Objectives
**a)** In the Laurion news release, what price will each flow-through share be issued at?
**b)** Summarize the Laurion news release in two sentences.

=== Passage shown ===

THIS NEWS RELEASE IS INTENDED FOR DISTRIBUTION IN CANADA ONLY AND IS NOT INTENDED FOR DISTRIBUTION TO UNITED STATES NEWSWIRE SERVICES OR DISSEMINATION IN THE UNITED STATES.

TORONTO, Oct. 27, 2023 - Laurion Mineral Exploration Inc. (TSXV: LME) and (OTCPINK: LMEFF) ("LAURION" or the "Corporation") today announced that it is proposing to complete a flow-through private placement on a non-brokered basis (the "Private Placement"). The Corporation intends to raise up to approximately $2.7 million in gross proceeds by issuing up to approximately 4,821,429 flow-through shares (the "FT Shares") at a price of $0.56 per FT Share.

Each FT Share will be a common share of the Corporation issued as a "flow-through share" (as defined in subsection 66(15) of the Income Tax Act (Canada) (the "Tax Act")). The gross proceeds will be used for "Canadian exploration expenses" (within the meaning of the Tax Act), which will qualify, once renounced, as "flow-through mining expenditures", as defined in the Tax Act, which will be renounced with an effective date of no later than December 31, 2023 (provided the subscriber deals at arm's length with the Corporation at all relevant times) to the initial purchasers of FT Shares in an aggregate amount not less than the gross proceeds raised from the issue of the FT Shares.

In line with LAURION's considered, strategic approach to raising capital over the years, the Corporation is pursuing the Private Placement in order to raise additional capital to support the continued advancement of its flagship Ishkoday gold and polymetallic project (the "Ishkoday Project"). Having regard for the interests of its stakeholders, the Corporation believes that it is incumbent upon it to welcome and benefit from these types of capital raising opportunities when they arise, particularly in light of the fact that these opportunities are not always available for many junior mining companies and all of the proceeds from the Private Placement will be strictly used to advance the Ishkoday Project. The decision to pursue this financing was made by the Corporation's Board of Directors with the aim of enhancing shareholder value and LAURION's position as a potential acquisition target by supporting the Corporation's ongoing efforts to expand and develop the Ishkoday Project while maintaining a significant amount of cash on hand.

=== Dataset excerpt ===

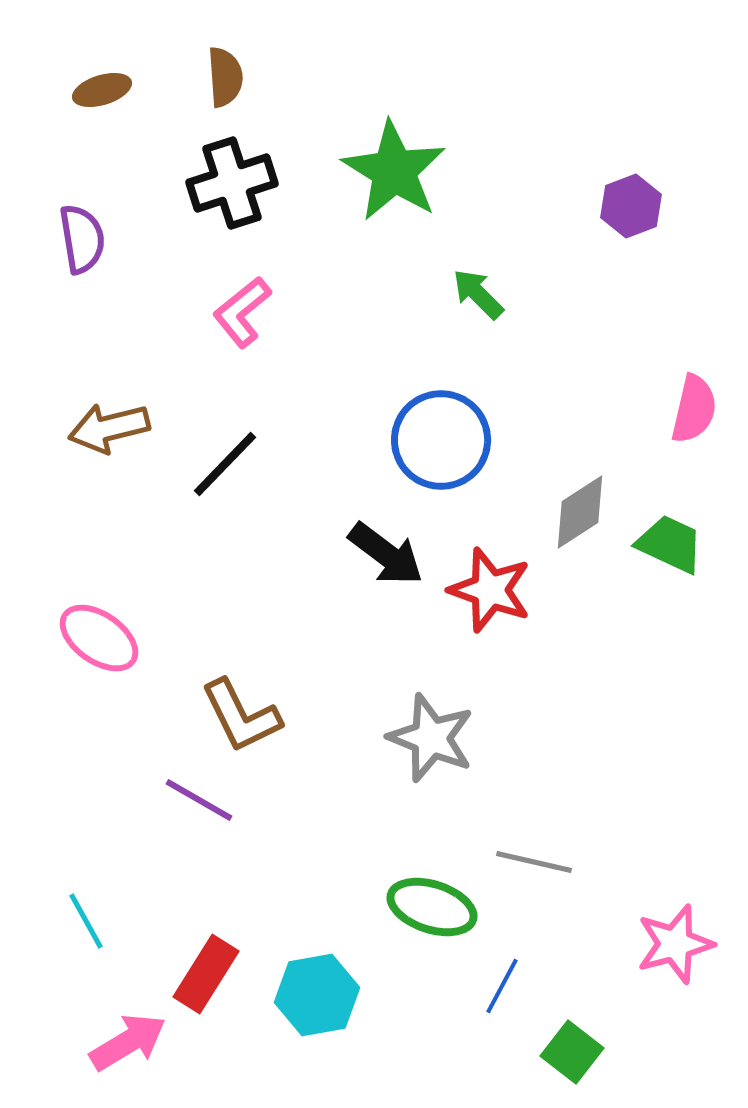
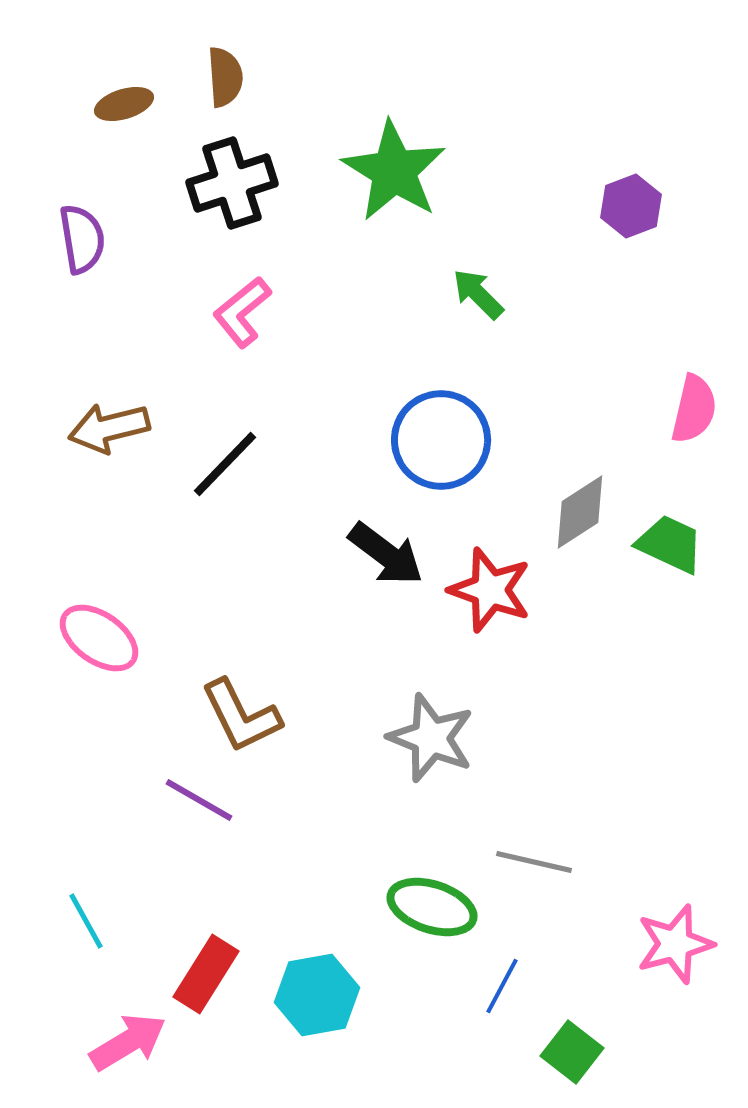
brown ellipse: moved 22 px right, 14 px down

===

Responses in order
**a)** $0.56 per flow-through share.

**b)** Laurion Mineral Exploration Inc. announced on Oct. 27, 2023, that it plans a non-brokered flow-through private placement to raise up to about $2.7 million by issuing up to about 4,821,429 flow-through shares at $0.56 each. All the proceeds will go toward Canadian exploration expenses to advance its flagship Ishkoday gold and polymetallic project, which the Board of Directors sees as a way to enhance shareholder value while keeping a significant amount of cash on hand.